What you have to do:
Please copy out every line in the records below that includes the word "mais".
++++++++++++++++++++
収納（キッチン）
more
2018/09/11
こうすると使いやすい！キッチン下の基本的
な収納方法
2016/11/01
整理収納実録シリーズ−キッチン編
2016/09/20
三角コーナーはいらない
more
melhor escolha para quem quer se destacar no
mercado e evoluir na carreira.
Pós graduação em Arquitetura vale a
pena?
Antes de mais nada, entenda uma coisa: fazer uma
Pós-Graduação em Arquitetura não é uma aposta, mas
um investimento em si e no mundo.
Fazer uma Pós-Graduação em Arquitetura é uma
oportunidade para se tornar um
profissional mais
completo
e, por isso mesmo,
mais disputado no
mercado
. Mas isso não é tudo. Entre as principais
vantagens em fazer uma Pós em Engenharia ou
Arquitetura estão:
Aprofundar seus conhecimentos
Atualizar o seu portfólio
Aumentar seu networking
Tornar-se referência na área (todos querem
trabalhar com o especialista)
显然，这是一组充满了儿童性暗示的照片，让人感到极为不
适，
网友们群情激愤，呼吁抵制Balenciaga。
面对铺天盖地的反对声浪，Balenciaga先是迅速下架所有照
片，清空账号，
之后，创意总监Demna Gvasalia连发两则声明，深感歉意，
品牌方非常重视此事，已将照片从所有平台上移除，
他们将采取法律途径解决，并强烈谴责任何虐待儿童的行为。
++++++++++++++++++++
Reply:
Antes de mais nada, entenda uma coisa: fazer uma
profissional mais
mais disputado no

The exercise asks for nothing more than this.